Under conditions of overwhelming ER stress induction or chronic low level stress mRNAs encoding secretory cargo proteins and secretory pathway resident proteins start to decay (Han et al., 2009). Indeed, ER chaperone BiP and Golgi-localized glycosylating enzyme Gyltl1b are targets of RIDD. Unmitigated ER stress may deplete important cell surface proteins or secretory pathway proteins by continuous decay and promote apoptosis. Expression of wild-type Ire1 in Xbp1-/- MEF triggers apoptosis, but expression of a Ire1 kinase active/RNase dead mutant does not induce apoptosis, arguing that an active RNase is required to induce pro-apoptotic signals independent of Xbp1 mRNA splicing (Han et al., 2009). Indeed, RIDD can also promote the cleavage of selected microRNAs (miRs – 17, 34a, 96, 125b) that normally repress translation of Caspase 2, to control induction of apoptosis upon continued ER stress (Upton et al., 2012).

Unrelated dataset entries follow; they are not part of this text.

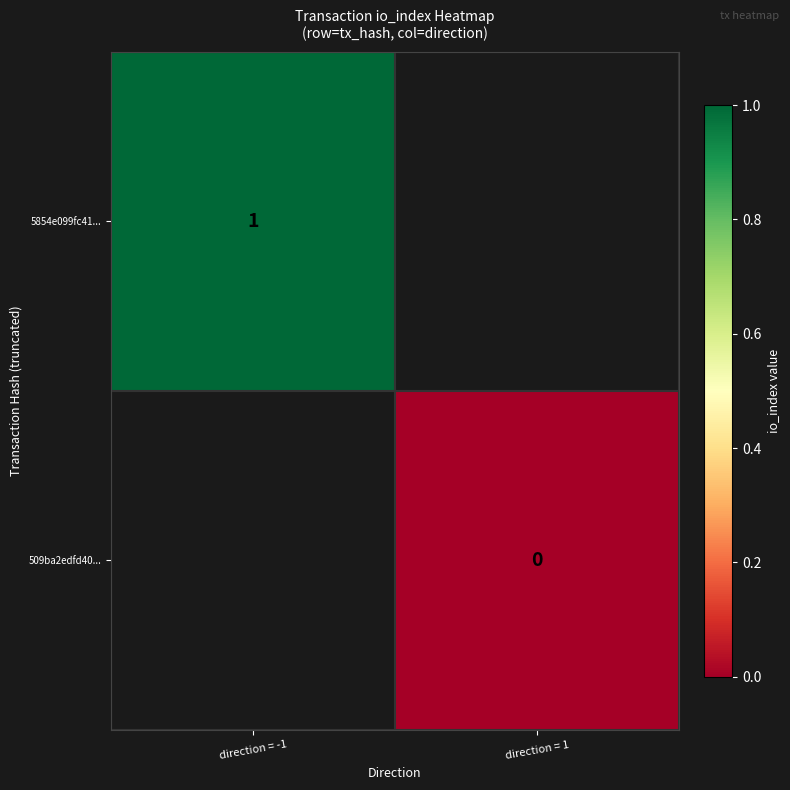

Is it true that 5854e099fc41... equals 0 at direction = -1?

False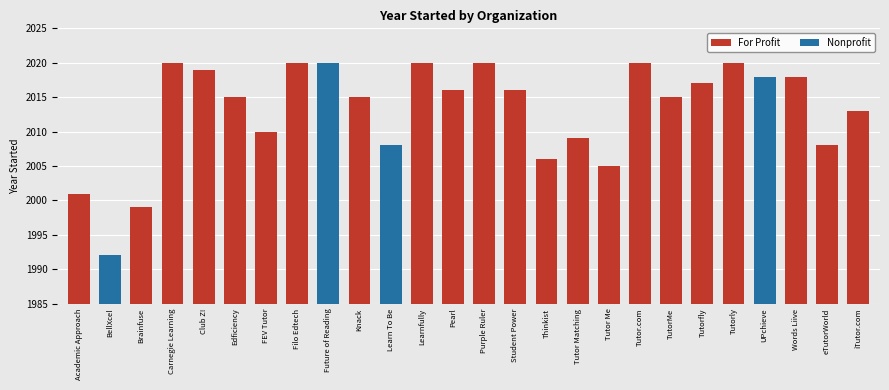

What is the sum of all Nonprofit values?

8038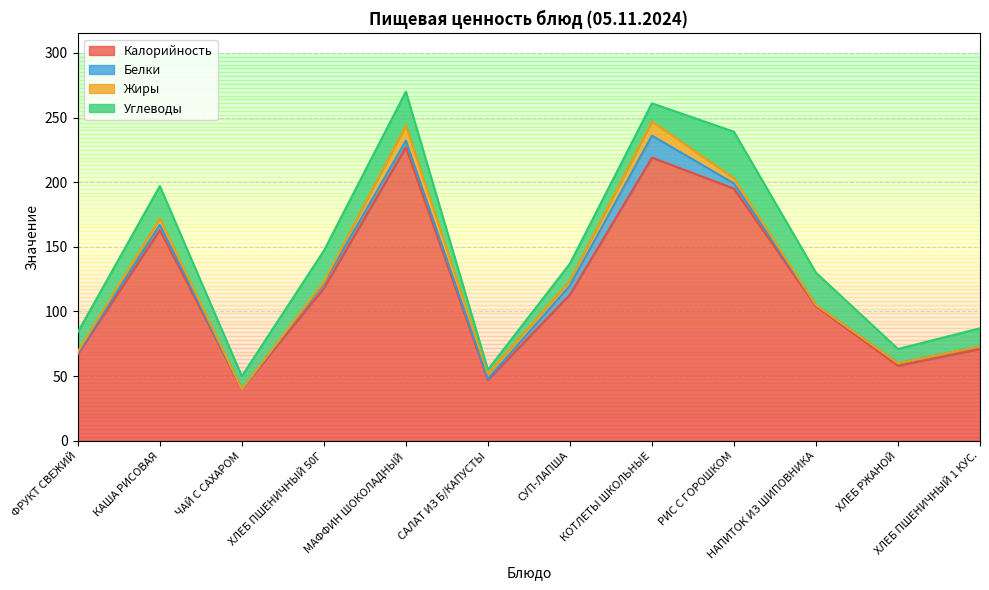

True or false: Калорийность and Белки intersect in this chart.

False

The two Ire1 functions, RIDD and splicing of Xbp1 mRNA, can be uncoupled in vitro, allowing a better understanding of the physiological output of each pathway. The Ire1I642Gmutant has an enlarged kinase pocket that prevents autophosphorylation and activation of the RNase. The need for ATP binding can be bypassed by incubation with 1NM-PP1, an ATP analog that binds specifically to the designed pocket of Ire1I642G and activates the RNase by an allosteric mechanism (Papa et al., 2003; Hollien et al., 2009). Addition of the 1NM-PP1 is sufficient to induce Xbp1 splicing when Ire1I642G is over-expressed, even in the absence of ER stress. However, RIDD function can only be engaged by 1NM-PP1 in the presence of ER stress, suggesting different activation modes of Ire1 (Han et al., 2009; Hollien et al., 2009). Other compounds, known as KIRAs (kinase inhibiting RNase attenuators) can bypass the need for autophosphorylation to activate wild-type Ire1, stimulating Xbp1 splicing, and tempering RIDD (Han et al., 2009).

CONCLUSION

A variety of recent articles demonstrated that RIDD has several physiological roles in different experimental conditions and paradigms. In most cases, RIDD couples the load of ER targeted mRNAs with the ER folding capacity, maintaining the ER homeostasis during cell differentiation and ER expansion. In cases of extreme ER stress, RIDD may trigger apoptosis since it can promote the degradation of ER resident proteins and de-repress Caspase 2. As always, questions remain and should be addressed by additional studies. For example, is it possible to control the RIDD vs. Xbp1 splicing activities of Ire1 or to control the substrate specificity of RIDD to cause different biological outcomes? Stay tuned for further developments.

Conflict of Interest Statement

The authors declare that the research was conducted in the absence of any commercial or financial relationships that could be construed as a potential conflict of interest.